The general concept behind a wrapper is to wrap the code base with a simple wrapper that establishes a constant, unchanging interface from the user, and converts it to the format needed. One example of this is GraphQL, a REST wrapper that collects multiple endpoints into a singular entry endpoint.
Functionally, this means that the application in question just needs to contact the server in order to know the limitations on data type, format, and structure. The data handling is taken entirely out of the hands of the local application, and is instead handled and dictated by the server handling the data.
Likewise, the concept of the container method is to contain like services and their required assets into a singular package. A system like the Docker container solution can package dependencies and functionalities into a single service — this is incredibly important when ensuring compatibility, as the compatibility service or layer can be packaged with the new versions of the application in order to ensure cross-compatibility with ease.

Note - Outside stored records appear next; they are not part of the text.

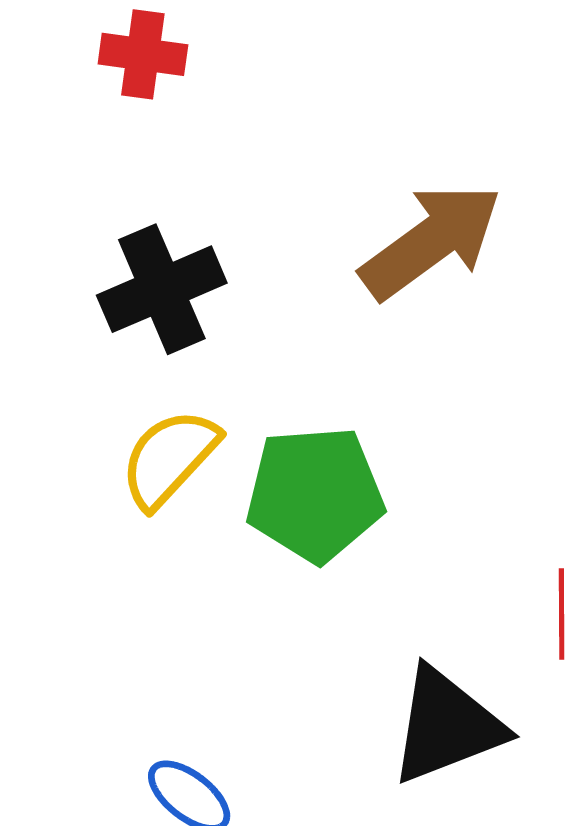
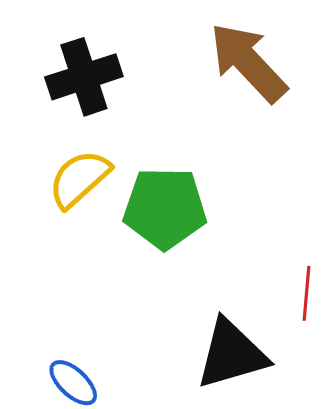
brown arrow: (431, 241) -> (248, 62), turned -102

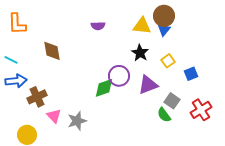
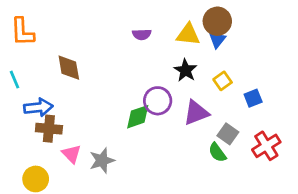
purple semicircle: (98, 26) -> (142, 34), moved
cyan line: (11, 60) -> (14, 80), turned 40
blue arrow: (16, 81) -> (38, 107), moved
brown cross: (37, 97) -> (49, 129), turned 30

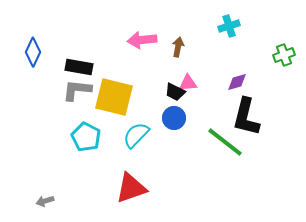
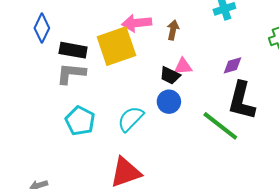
blue diamond: (33, 52) -> (42, 28), moved
yellow square: (114, 97) -> (116, 46), moved, turned -33

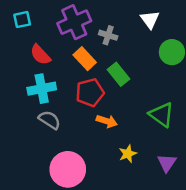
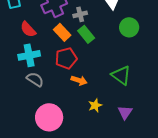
gray cross: (108, 35) -> (80, 14), turned -32
green rectangle: (119, 74) -> (86, 34), moved

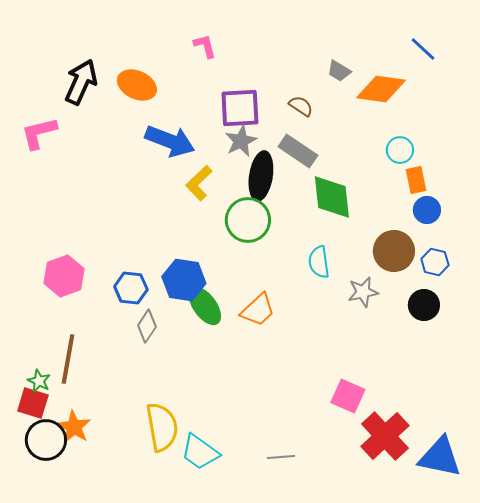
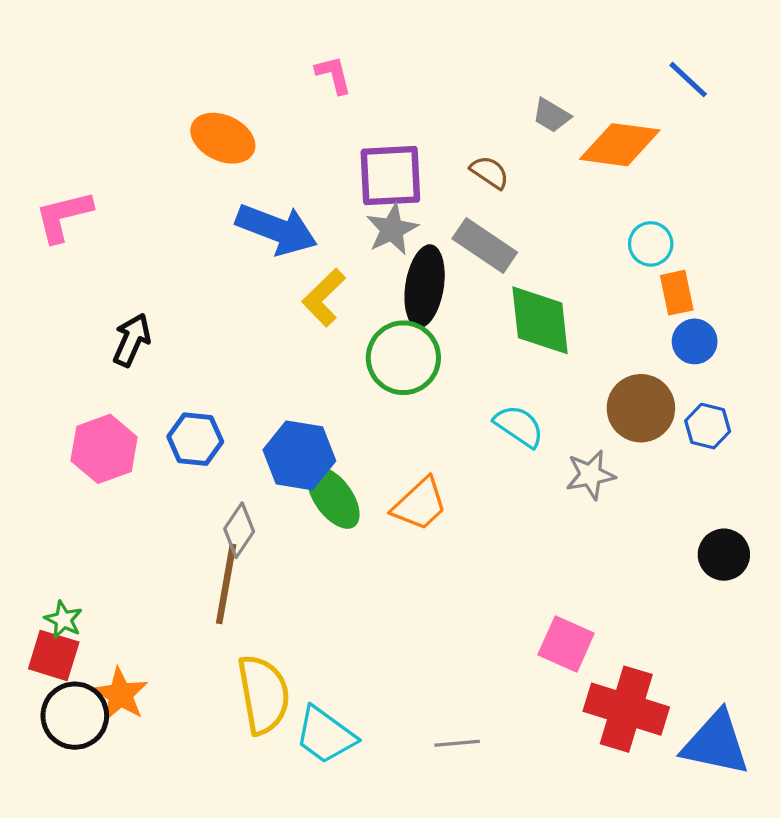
black arrow: (81, 82) -> (132, 340), moved, size x0.7
cyan semicircle: (319, 262) -> (519, 426), turned 132
blue hexagon: (131, 288) -> (195, 439), moved
black circle: (424, 305) -> (724, 555), moved
brown line: (68, 359) -> (226, 584), moved
red cross: (385, 436) -> (626, 709), turned -30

Issues of cross compatibility, revision functionality, and continuous delivery is not one of technical limitation, but instead of limitation of approach. By ensuring legacy support between versions of the same application and off-loading much of the data handling away from the user, you can ensure compatibility with little impact on the user.
Any of the solutions here could work, though the wrapper and container format is likely the most effective for most situations. Once an API provider decides to provide this long term support, simple solutions such as these will go a long way to ensuring handling continuous delivery of microservices is as simple and painless as possible.